The code is nearly identical, except that the IEnumerable<TestCaseData> property has been extracted out into its own class, leaving TestClass to implement only test-related functionality. Additionally, under certain circumstances we may be able to reuse data sources across test suites, reducing code duplication and test implementation effort.
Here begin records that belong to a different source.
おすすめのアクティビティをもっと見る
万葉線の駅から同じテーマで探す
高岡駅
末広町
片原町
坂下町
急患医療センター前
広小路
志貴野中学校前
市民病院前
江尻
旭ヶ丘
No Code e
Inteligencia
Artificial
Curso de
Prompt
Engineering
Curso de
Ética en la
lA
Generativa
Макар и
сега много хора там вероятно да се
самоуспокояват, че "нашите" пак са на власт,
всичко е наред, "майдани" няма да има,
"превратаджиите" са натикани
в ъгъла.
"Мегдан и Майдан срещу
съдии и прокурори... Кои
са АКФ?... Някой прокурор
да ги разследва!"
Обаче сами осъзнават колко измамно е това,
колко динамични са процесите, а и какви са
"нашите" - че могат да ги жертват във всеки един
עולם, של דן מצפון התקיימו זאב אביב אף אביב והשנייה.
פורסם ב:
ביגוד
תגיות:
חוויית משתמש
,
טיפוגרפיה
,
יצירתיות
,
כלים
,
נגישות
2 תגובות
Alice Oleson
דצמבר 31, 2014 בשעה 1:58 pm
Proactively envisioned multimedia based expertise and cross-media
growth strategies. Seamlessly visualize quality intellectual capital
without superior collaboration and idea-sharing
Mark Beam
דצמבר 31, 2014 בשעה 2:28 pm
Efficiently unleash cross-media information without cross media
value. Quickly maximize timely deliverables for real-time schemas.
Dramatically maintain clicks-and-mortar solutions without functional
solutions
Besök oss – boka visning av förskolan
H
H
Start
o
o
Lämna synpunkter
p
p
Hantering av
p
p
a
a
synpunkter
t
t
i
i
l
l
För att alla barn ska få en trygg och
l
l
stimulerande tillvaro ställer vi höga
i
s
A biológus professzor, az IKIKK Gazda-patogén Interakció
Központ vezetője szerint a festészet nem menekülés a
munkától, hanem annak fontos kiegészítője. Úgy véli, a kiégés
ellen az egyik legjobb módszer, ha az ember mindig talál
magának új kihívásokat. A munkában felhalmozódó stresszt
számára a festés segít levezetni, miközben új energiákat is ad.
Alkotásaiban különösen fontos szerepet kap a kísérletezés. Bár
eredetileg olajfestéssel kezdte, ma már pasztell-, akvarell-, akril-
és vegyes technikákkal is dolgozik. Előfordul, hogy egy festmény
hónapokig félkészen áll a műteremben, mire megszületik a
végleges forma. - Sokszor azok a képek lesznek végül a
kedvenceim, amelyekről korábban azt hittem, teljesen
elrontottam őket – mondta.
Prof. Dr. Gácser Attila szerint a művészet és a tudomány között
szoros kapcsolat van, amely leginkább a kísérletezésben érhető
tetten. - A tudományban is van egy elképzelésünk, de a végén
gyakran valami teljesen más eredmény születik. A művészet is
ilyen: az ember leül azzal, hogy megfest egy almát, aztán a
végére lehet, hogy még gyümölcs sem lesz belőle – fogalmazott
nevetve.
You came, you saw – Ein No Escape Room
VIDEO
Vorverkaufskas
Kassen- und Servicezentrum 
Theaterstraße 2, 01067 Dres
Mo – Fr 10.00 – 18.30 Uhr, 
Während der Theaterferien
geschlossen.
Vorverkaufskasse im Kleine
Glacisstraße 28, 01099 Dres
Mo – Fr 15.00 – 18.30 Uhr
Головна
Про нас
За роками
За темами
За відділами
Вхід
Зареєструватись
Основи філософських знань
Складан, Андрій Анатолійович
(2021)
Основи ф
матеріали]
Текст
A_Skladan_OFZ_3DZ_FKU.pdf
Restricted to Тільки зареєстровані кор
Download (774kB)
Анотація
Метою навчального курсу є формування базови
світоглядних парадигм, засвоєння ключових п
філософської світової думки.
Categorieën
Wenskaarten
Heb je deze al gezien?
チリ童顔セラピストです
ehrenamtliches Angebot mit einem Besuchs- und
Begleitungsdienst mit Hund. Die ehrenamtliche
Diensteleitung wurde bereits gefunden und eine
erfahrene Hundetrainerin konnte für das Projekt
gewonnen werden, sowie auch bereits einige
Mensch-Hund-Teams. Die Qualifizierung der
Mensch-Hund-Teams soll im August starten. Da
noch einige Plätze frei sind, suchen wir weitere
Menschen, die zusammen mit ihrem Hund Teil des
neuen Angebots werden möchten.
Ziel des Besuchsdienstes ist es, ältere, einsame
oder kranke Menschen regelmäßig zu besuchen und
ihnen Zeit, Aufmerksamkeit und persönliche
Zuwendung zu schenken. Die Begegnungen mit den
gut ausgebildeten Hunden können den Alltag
As a quick exercise, let's refactor the CreditDecisionTests from Part 1 of this series to use TestCaseSource instead of TestCase:

Original Code:

[TestCase(100, "Declined")]
[TestCase(549, "Declined")]
[TestCase(550, "Maybe")]
[TestCase(674, "Maybe")]
[TestCase(675, "We look forward to doing business with you!")]
public void MakeCreditDecision_Always_ReturnsExpectedResult(int creditScore, string expectedResult){
   var result = systemUnderTest.MakeCreditDecision(creditScore);
   Assert.That(result, Is.EqualTo(expectedResult);
}

We can easily refactor these 5 test cases into a TestCaseSource, as below:

Refactored to use TestCaseSource:

[TestFixture]
public class CreditDecisionTests{
    public static IEnumerable<TestCaseData> CreditDecisionTestData{
        get{
            yield return new TestCaseData(100, "Declined");
            yield return new TestCaseData(549, "Declined");
            yield return new TestCaseData(550, "Maybe");
            yield return new TestCaseData(674, "Maybe");
            yield return new TestCaseData(675, "We look forward to doing business with you!");
        }
    }

    [TestCaseSource(typeof(CreditDecisionTests), "CreditDecisionTestData")]
    public void MakeCreditDecision_Always_ReturnsExpectedResult(int creditScore, string expectedResult){
    var result = systemUnderTest.MakeCreditDecision(creditScore);
    Assert.That(result, Is.EqualTo(expectedResult);
    }
}

The end result is functionally equivalent, but now the test data is separated out from the test logic, so the code is cleaner and easier to maintain.

Conclusion

Today we explored two ways to implement parameterized, data-driven tests using NUnit. Data-driven testing is useful when testing multiple execution paths, edge cases, and other scenarios where expectations may vary based on inputs. When implemented correctly, data-driven testing also enables us to reuse test case data for multiple test cases, reducing code duplication and test development time.

I hope this short tutorial has provided you with additional understanding of NUnit's powerful data-driven testing features and how they can be leveraged in a TDD environment.